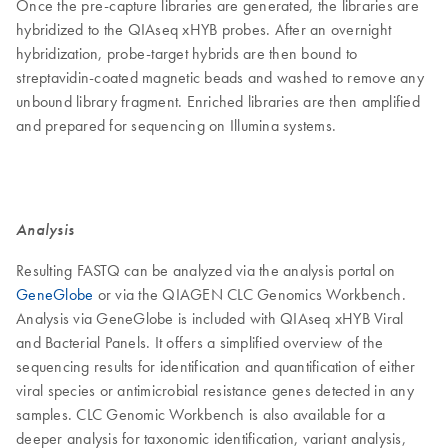
Once the pre-capture libraries are generated, the libraries are
hybridized to the QIAseq xHYB probes. After an overnight
hybridization, probe-target hybrids are then bound to
streptavidin-coated magnetic beads and washed to remove any
unbound library fragment. Enriched libraries are then amplified
and prepared for sequencing on Illumina systems.
Analysis
Resulting FASTQ can be analyzed via the analysis portal on
GeneGlobe
or via the QIAGEN CLC Genomics Workbench.
Analysis via GeneGlobe is included with QIAseq xHYB Viral
and Bacterial Panels. It offers a simplified overview of the
sequencing results for identification and quantification of either
viral species or antimicrobial resistance genes detected in any
samples. CLC Genomic Workbench is also available for a
deeper analysis for taxonomic identification, variant analysis,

### REQUIRED ACTION
Output the listing above exactly, pictures omitted.

### REPLY TO THE EXERCISE
Once the pre-capture libraries are generated, the libraries are
hybridized to the QIAseq xHYB probes. After an overnight
hybridization, probe-target hybrids are then bound to
streptavidin-coated magnetic beads and washed to remove any
unbound library fragment. Enriched libraries are then amplified
and prepared for sequencing on Illumina systems.
Analysis
Resulting FASTQ can be analyzed via the analysis portal on
GeneGlobe
or via the QIAGEN CLC Genomics Workbench.
Analysis via GeneGlobe is included with QIAseq xHYB Viral
and Bacterial Panels. It offers a simplified overview of the
sequencing results for identification and quantification of either
viral species or antimicrobial resistance genes detected in any
samples. CLC Genomic Workbench is also available for a
deeper analysis for taxonomic identification, variant analysis,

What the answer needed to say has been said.